L’elemento che discrimina una “sana” apprensione per un evento da un’ansia clinica non è l’evento in sé. Un primo fattore da considerare è la reazione: a volte questa si può manfestare con dei sintomi fisici, oltre a dei pensieri preoccupanti, per esempio con difficoltà respiratorie, giramenti di testa ed altri sintomi tipici del panico. La paura che l’ansia si ripresenti ogniqualvolta mi ritroverò ad affrontare la stessa situazione o andrò nello stesso luogo, detta ansia anticipatoria, è un altro elemento discriminante, e molto spesso è essa stessa responsabile degli episodi di ansia acuta seguenti al primo. La ricorsività di queste reazioni, fa si che si possa parlare di un vero e proprio disturbo più che di attacchi isolati.
“Un meteorite che impatta sulla terra!” Mi piace usare questa metafora per descrivere cosa accade ad una persona che prova per la prima volta una crisi- o attacco come più spesso viene definito- di panico. Da quel momento la persona sarà più sensibile a tutti i segnali provenienti dal proprio corpo e tenderà ad interpretare questi come precursori di altri attacchi di panico.
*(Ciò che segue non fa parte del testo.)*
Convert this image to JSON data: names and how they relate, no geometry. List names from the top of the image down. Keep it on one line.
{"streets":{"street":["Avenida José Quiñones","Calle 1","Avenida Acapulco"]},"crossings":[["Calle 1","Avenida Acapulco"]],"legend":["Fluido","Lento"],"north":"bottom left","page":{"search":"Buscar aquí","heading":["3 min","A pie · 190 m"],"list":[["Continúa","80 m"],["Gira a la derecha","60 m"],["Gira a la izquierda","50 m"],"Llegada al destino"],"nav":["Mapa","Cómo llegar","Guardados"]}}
Si sentirà quindi profondamente fragile e vulnerabile rispetto a prima che ciò accadesse. Cambierà la percezione di sé. Molti pazienti dicono di non sentire più di essere una persona forte, capace, addirittura intelligente, per aver provato un’ansia così forte per un evento che non la giustificasse, per questo arrivano in terapia mostrando anche un calo dell’umore.
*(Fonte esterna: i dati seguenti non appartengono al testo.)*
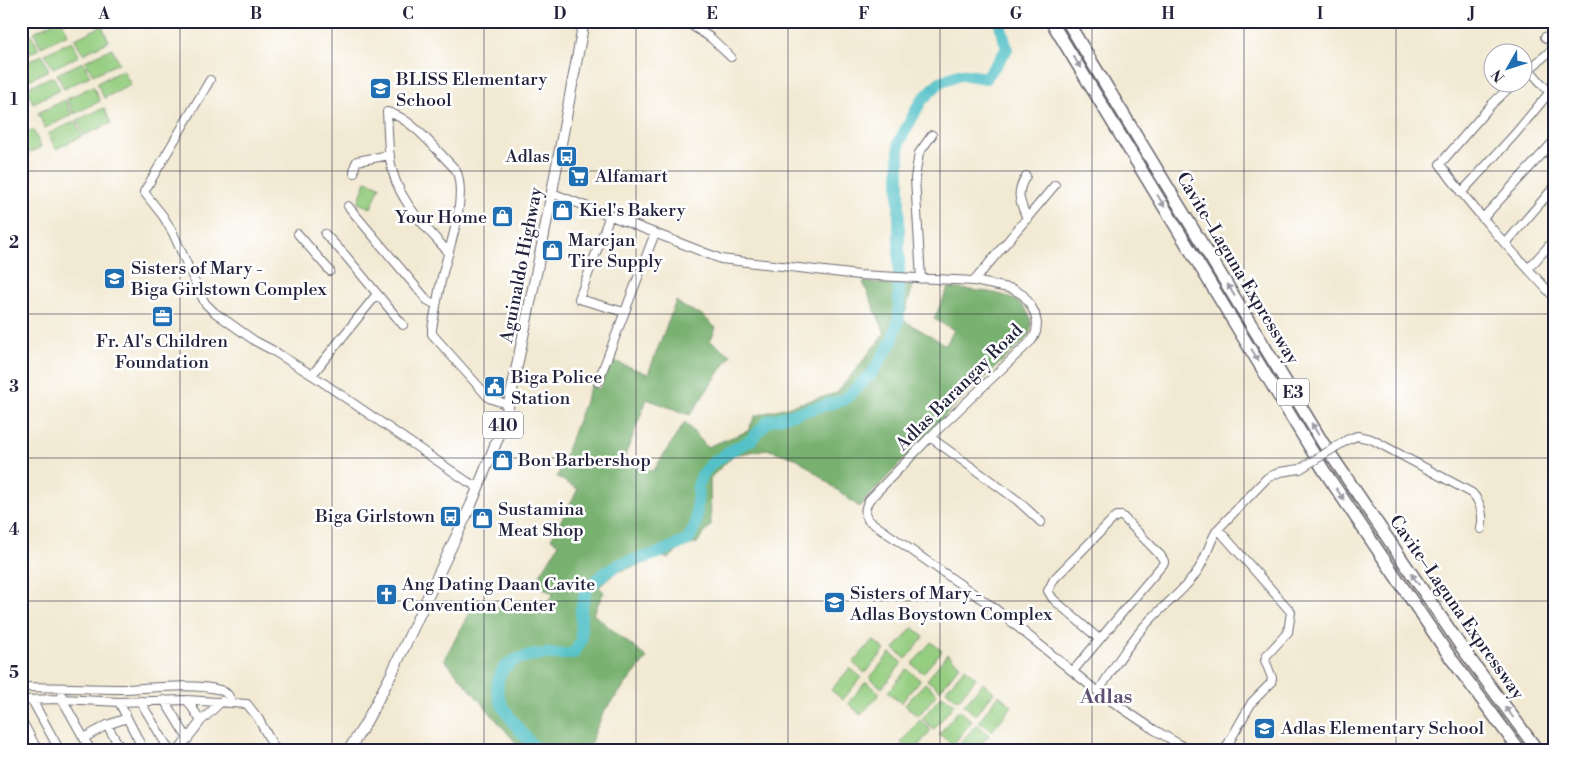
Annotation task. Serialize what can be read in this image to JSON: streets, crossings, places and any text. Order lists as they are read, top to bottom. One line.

C’è un periodo dell’anno in cui questi disturbi aumentano?
Si, nei periodi di forte caldo. L’estate può diventare per alcuni la “stagione del panico”. La prima motivazione è che l’estate coincide spesso con cambiamenti di orari e abitudini quotidiane, vacanze tanto desiderate, ma proprio per questo cariche di aspettative e, a volte succede anche che proprio in vacanza ci troviamo a passare più tempo del solito con le persone care, mettendoci difronte a difficoltà proprio nel periodo che dovrebbe essere il più felice e spensierato dell’anno. Le persone ansiose tendono a cercare costantemente un equilibrio che gli consente di sentirsi tranquilli in un contesto prevedibile. I cambiamenti creano instabilità e necessità di riadattarsi. Un altro motivo è di origine fisiologica ed è quello che spesso può dare avvio al circolo di mantenimento del panico. L’aumento della temperatura esterna porta fisiologicamente ad avere una maggiore attenzione verso il nostro corpo e verso le sensazioni che esso ci trasmette. Il calo delle forze, l’abbassamento della pressione, la sudorazione, le palpitazioni, possono essere interpretate come segnale di un imminente attacco di panico in chi ne ha già sperimentato uno, cosicchè questo aumenterà il livello di allerta, con conseguente aumento della frequenza del battito cardiaco, sudorazione ecc… i sintomi tipici dell’ansia. Per molte persone il momento di scoprire il proprio corpo in estate è vissuto con angoscia e disagio, spesso non riconosciuto, perché considerato come un problema banale.
Cosa fare?
È importante affrontare il problema tempestivamente e facendo un percorso adeguato al singolo caso. Agire tempestivamente vi farà risparmiare del tempo nel risolvere il problema. Sembrerà strano ma è così! Aspettare credendo di riuscire ad affrontare il tutto da soli non vi renderà più capaci, al contrario far passare del tempo renderà il percorso terapeutico più lungo. Ricorrere all’aiuto di un esperto per affrontare questo sintomo prima che diventi un vero e proprio disturbo. Facendolo si evita di entrare nel meccanismo ricorsivo dell’ansia anticipatoria e del circolo del mantenimento di cui vi ho parlato brevemente prima- spero in maniera chiara- Agire sull’ansia anticipatoria è uno degli obiettivi che si affrontano in terapia cognitiva per arrivare all’obiettivo finale che è la remissione del sintomo. Dunque rivolgersi ad uno psicoterapeuta per comprendere insieme il senso di questo sintomo. Il sintomo ci parla! Ci sta dicendo qualcosa! Qualcosa di inaccettabile per la nostra mente e quindi non ha altra maniera che esprimerla, se non attraverso un sintomo. L’ansia non sarà soltanto un nemico da sconfiggere, diventerà così un prezioso alleato per comprendere cosa non va nella nostra vita!